Exhibition Name: Beyond the Cave
Artists: Gao Lei
Exhibition Date: 2025/03/19-04/26 (Weds. - Sat. 11:30-18:00, Sun. - Tues. By Appointment: suhe@shanghartgallery.com)
Location: ShanghART SUHE 204, 2/F, 30 Wen'an Road, Jing'an, Shanghai
ShanghART Gallery is pleased to present Beyond the Cave, Gao Lei’s first solo exhibition with the gallery, on view at SUHE space from March 19 to April 26. Set within the historic 1930s China Industrial Bank warehouse—now home to ShanghART SUHE on the 2nd floor—the exhibition brings together two of Gao’s recent painting series: Beyond the Cave, originally conceived for Beiqiu Contemporary Art Museum in Nanjing which inspired by natural caves, and Bank, a collection of metallic-textured paintings created at Blunt Society, a historic Shanghai villa, using currency as both subject and material reference.

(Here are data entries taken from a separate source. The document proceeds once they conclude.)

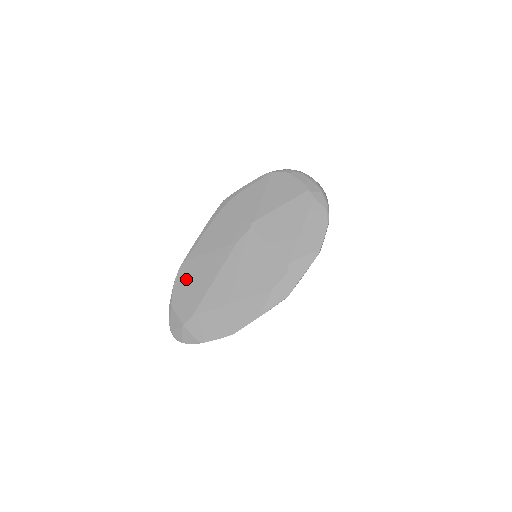
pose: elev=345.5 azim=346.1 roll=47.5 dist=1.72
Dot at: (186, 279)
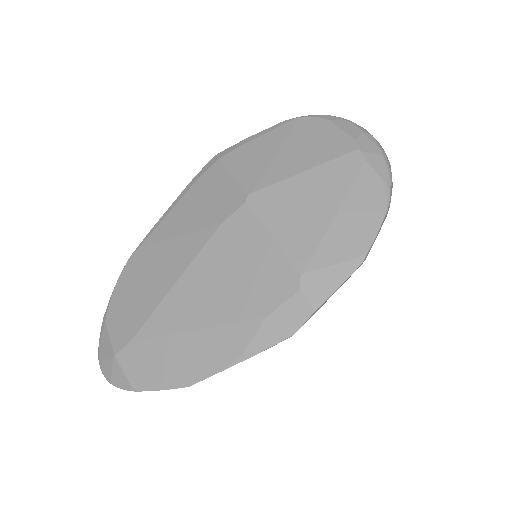
Dot at: (134, 278)
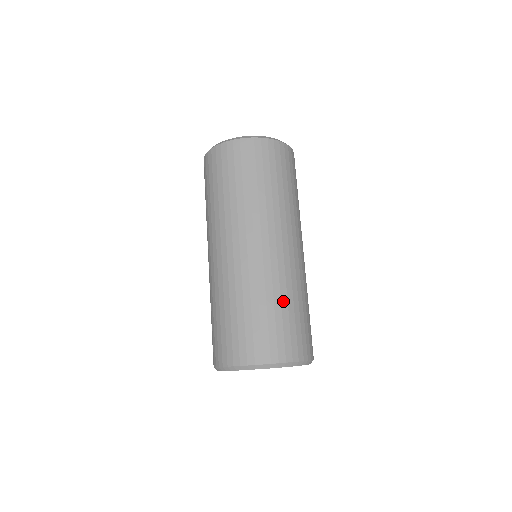
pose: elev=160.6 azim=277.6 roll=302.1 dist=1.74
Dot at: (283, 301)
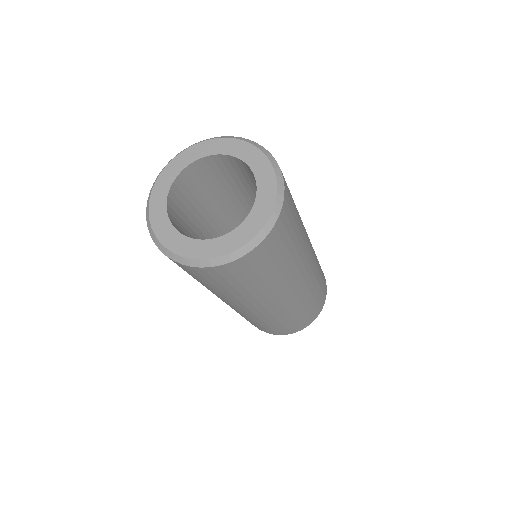
Dot at: (247, 319)
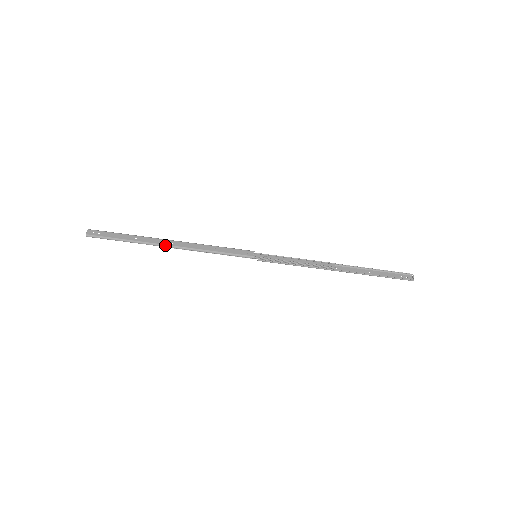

Displayed in a space that preserves the architectural legacy of its banking past, these works are complemented by installations incorporating of industrial ready-mades and natural objects, along with spatial interventions. In doing so, the exhibition constructs an exploration of Plato’s cave allegory—not as a mere excavation of physical space, but as an evolving transformation from the collapse of a material cave to the boundless expansion of a digital, capital-driven cave, shaped by the transition from analog to digital transmission.
A central feature of the exhibition is its engagement with the building’s original cargo staircase, which extends the “cave’s” exit to the rooftop. The large-scale interactive installation Beyond the Cave, positioned on the rooftop, integrates sculpture, found objects, historical imagery, and sound, forming a structure that alludes to how technological encoding renders the digital realm as the ultimate manifestation of the capital-driven cave. The exhibition shifts from the enclosed gallery on the second floor to the open-air rooftop, simulating a journey from Plato’s cave to the “real world.” However, rather than a simple escape from illusion to reality, this transition underscores an entangled system in which different modes of control intersect and reinforce one another. A television screen at the gallery entrance transmits live footage from rooftop surveillance cameras via Wi-Fi, creating a self-contained spatial narrative loop.
On the second floor, the exhibition presents Gao Lei’s Injection Paintings, an ongoing series in which the artist examines power structures through an unconventional painting technique. Drawing inspiration from the architectural framework of Gothic stained-glass windows, his process unfolds in two key stages: first, constructing a structural framework, and second, systematically filling it—transforming decontextualized everyday objects into sacred symbols infused with ritualistic significance. This approach parallels his previous ready-made installations, in which he devised systemic structures before embedding objects that symbolized hierarchical strata within them. In his paintings, these power structures (the icons) materialize as embossed linear reliefs, akin to the “沥粉堆金” (Embossed Gesso Gilding Technique or Relief Gilding with Paste Engraving) technique used in Ming Dynasty frescoes at Fahai Temple, which reinforced the divine authority of religious imagery. Once the framework is complete, Gao replaces conventional painting tools with a syringe—appropriated from his previous installations and photographic works as a potent symbol of power and control—using it as his sole instrument for pigment application. The labor-intensive process, reminiscent of the meditative construction of Tibetan mandala sand paintings, involves injecting various acrylic pigments—each representing different social classes and identities—forced through the syringe under external pressure, distributing them across the structured framework. This dispersion reflects Pierre Bourdieu’s theory of Distinction, wherein color operates as a chromatic spectrograph of class identity within the mechanisms of cultural capital reproduction.
Beyond its conceptual and material rigor, Gao’s Injection Paintings also serve as an act of self-discipline and endurance—an attempt to reconstruct childhood memories of elementary art education, where the controlled practice of coloring within pre-defined boundaries first introduced him to the rigid structures of visual language.